I CAN NOT GET MY PICTURE TO COME UP FOR SOME REASON.  I HAVE POSTED A FEW PICS IN ANOTHER THREAD AND IT TOOK AWHILE TO GET THAT TO WORK ALSO.  I MAY TRY AGAIN LATER. THE ROAST SMELLS GOOD ALREADY WITH THE RUB ON IT.

GONNA START THE SMOKER NOW, PLAN TO USE A MIX OF SEASONED OAK AND HICKORY AND MAYBE A LITTLE OF THE GREEN CHERRY.


----------



## pgsmoker64

You might still be in that area where the site holds your pics until the moderators have cleared it.

Once you hit about 30 posts you should be good!

Hang in there.

Bill


----------



## straatshootr

how did this turn out?

so oak moderates the hickory?  hmmm...i'm smoking a roast with mostly hickory and one piece of oak that has already burned up. i want more hickory taste, so maybe next time i wont use the oak on the grill. 

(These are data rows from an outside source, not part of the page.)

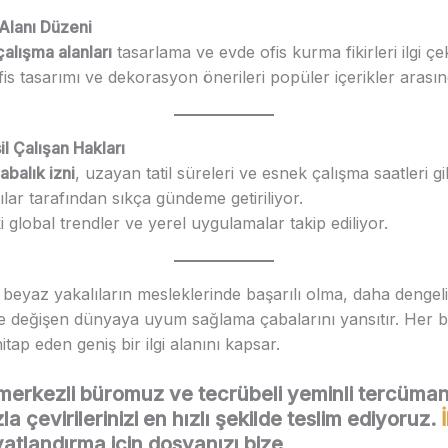
 Alanı Düzeni
alışma alanları
tasarlama ve evde ofis kurma fikirleri ilgi çe
fis tasarımı ve dekorasyon önerileri popüler içerikler arasın
il Çalışan Hakları
balık izni
, uzayan tatil süreleri ve esnek çalışma saatleri gi
lar tarafından sıkça gündeme getiriliyor.
global trendler ve yerel uygulamalar takip ediliyor.
 beyaz yakalıların mesleklerinde başarılı olma, daha dengel
 değişen dünyaya uyum sağlama çabalarını yansıtır. Her biri
itap eden geniş bir ilgi alanını kapsar.
merkezli büromuz ve tecrübeli yeminli tercüma
 çevirilerinizi en hızlı şekilde teslim ediyoruz.
iyatlandırma için dosyanızı bize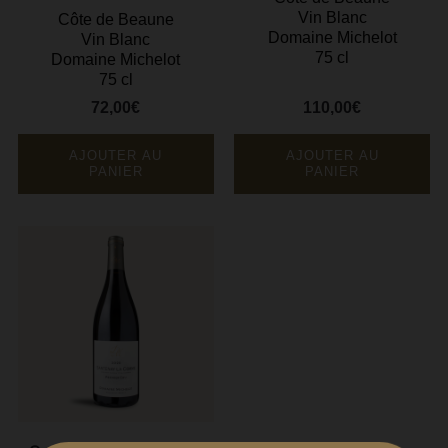
Vin Blanc
Côte de Beaune
Domaine Michelot
Vin Blanc
75 cl
Domaine Michelot
75 cl
72,00€
110,00€
Prix
Prix
AJOUTER AU
AJOUTER AU
PANIER
PANIER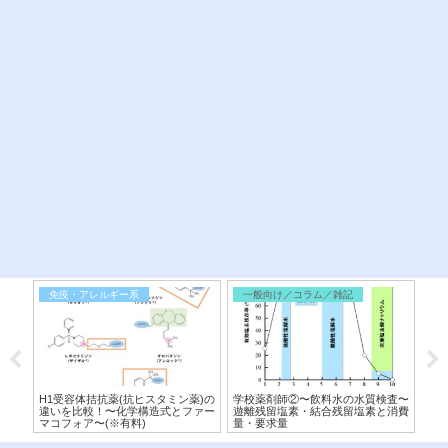
免疫・アレルギー系
一般向け／コラム／雑記
医
構造
H1受容体拮抗薬(抗ヒスタミン薬)の
学校薬剤師②〜飲料水の水質検査〜
【シ
から
違いを比較！〜化学構造式とファー
遊離残留塩素・結合残留塩素と消費
造
マコフォア〜(※有料)
量・要求量
機序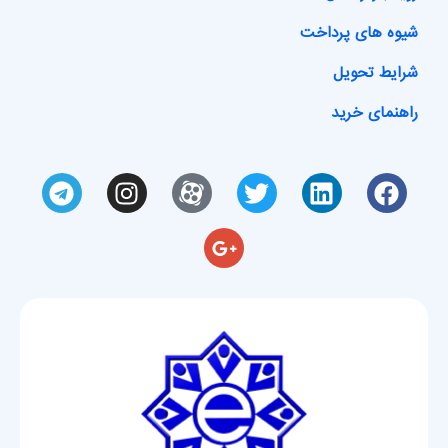
شیوه های پرداخت
شرایط تحویل
راهنمای خرید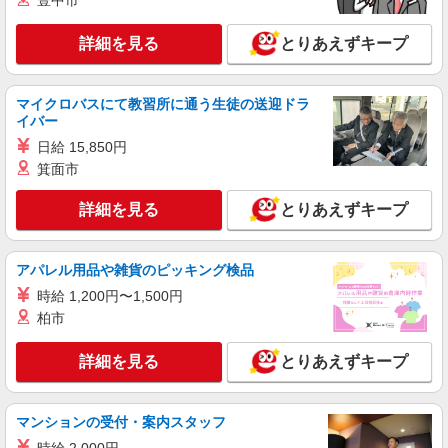
豊中市
ビル5F ※お住まいや適性等を考慮の上、希望勤務
地を選べます ★各支店の住所・交通アクセス等は
詳細を見る
とりあえずキープ
ホームページよりご確認ください
詳細を見る
キープ
マイクロバスにて教習所に通う生徒の送迎ドラ
イバー
日給 15,850円
箕面市
詳細を見る
とりあえずキープ
アパレル用品や雑貨のピッキング検品
時給 1,200円〜1,500円
柏市
詳細を見る
とりあえずキープ
マンションの受付・案内スタッフ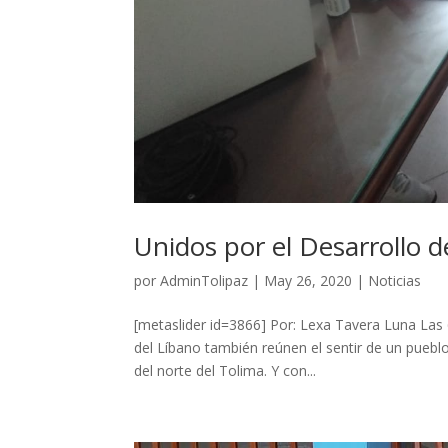
Unidos por el Desarrollo d
por
AdminTolipaz
|
May 26, 2020
|
Noticias
[metaslider id=3866] Por: Lexa Tavera Luna Las 
del Líbano también reúnen el sentir de un pueblo 
del norte del Tolima. Y con...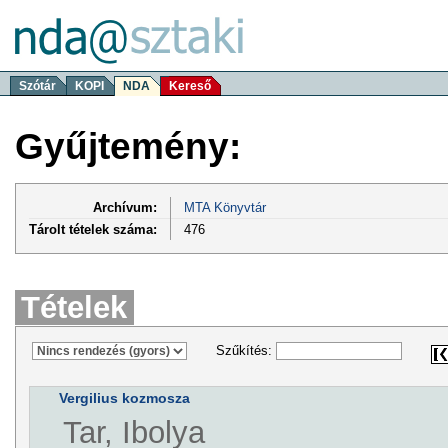
Szótár
KOPI
NDA
Kereső
Gyűjtemény:
Archívum:
MTA Könyvtár
Tárolt tételek száma:
476
Tételek
Szűkítés:
Vergilius kozmosza
Tar, Ibolya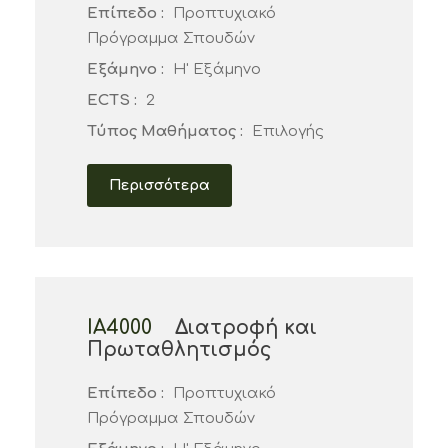
Επίπεδο :
Προπτυχιακό
Πρόγραμμα Σπουδών
Εξάμηνο :
Η' Εξάμηνο
ECTS :
2
Τύπος Μαθήματος :
Επιλογής
Περισσότερα
ΙΑ4000
Διατροφή και
Πρωταθλητισμός
Επίπεδο :
Προπτυχιακό
Πρόγραμμα Σπουδών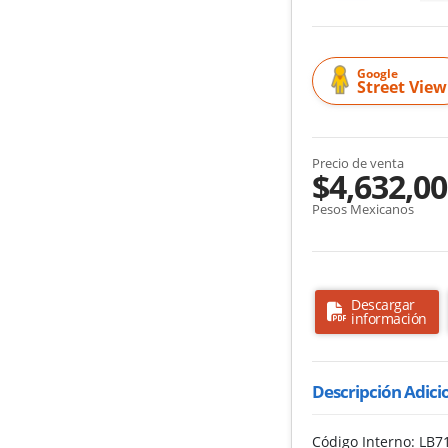
Google
Street View
Precio de venta
$4,632,0
Pesos Mexicanos
Descargar
información
Descripción Adici
Código Interno: L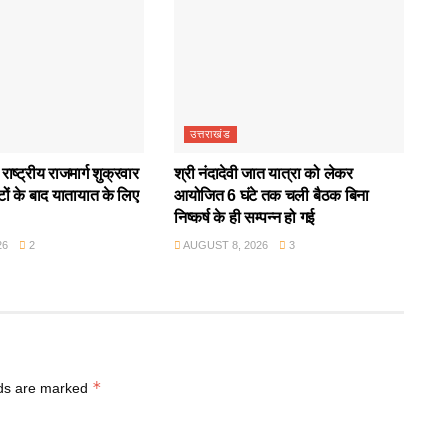
उत्तराखंड
ाष्ट्रीय राजमार्ग शुक्रवार
श्री नंदादेवी जात यात्रा को लेकर
ों के बाद यातायात के लिए
आयोजित 6 घंटे तक चली बैठक बिना
निष्कर्ष के ही सम्पन्न हो गई
26
2
AUGUST 8, 2026
3
*
lds are marked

today i got a picnic roast, about 8.6 pounds including bone and fat.  but i split it down the middle to cook quicker.  i got rid of my ecb and have a masterforge regular looking grill that is big enough to cook indirect on with water pan, etc.  but it holds heat and goes up high, and if i dont put more charcoal in it soon enough, the fire will go out too much to restart itself.  so it's a challenge.  my christmas turkey was ruined.  i tried to keep the temps down too much:((( so today, i'm letting it go over 300 sometimes and meat is away from the fire at least.  and i am going by the therm on the outside as far as smoker temp, which i know is not always entirely accurate anyway.  i'm cooking it until its therm says 206, and it looks and feels like it will pull.


----------



## Slinky

sholmes said:


> GONNA SMOKE A PORK ROAST TOMORROW.  I HAVE NEVER SMOKED A PORK ROAST.  ANY ADVICE AND DIRECTION WOULD BE HELPFUL,  RUB, TEMP, WOOD, CHARCOAL?


----------



## Slinky

I did a 3.5 lb shoulder roast today and did it much like a pork butt, I smoked it at 225 till it was internal of 160 then put in foil pan, covered it and took it to about 200. Meat is delicious but a little chewy and a bear to shred. Idk what I should have done different.


----------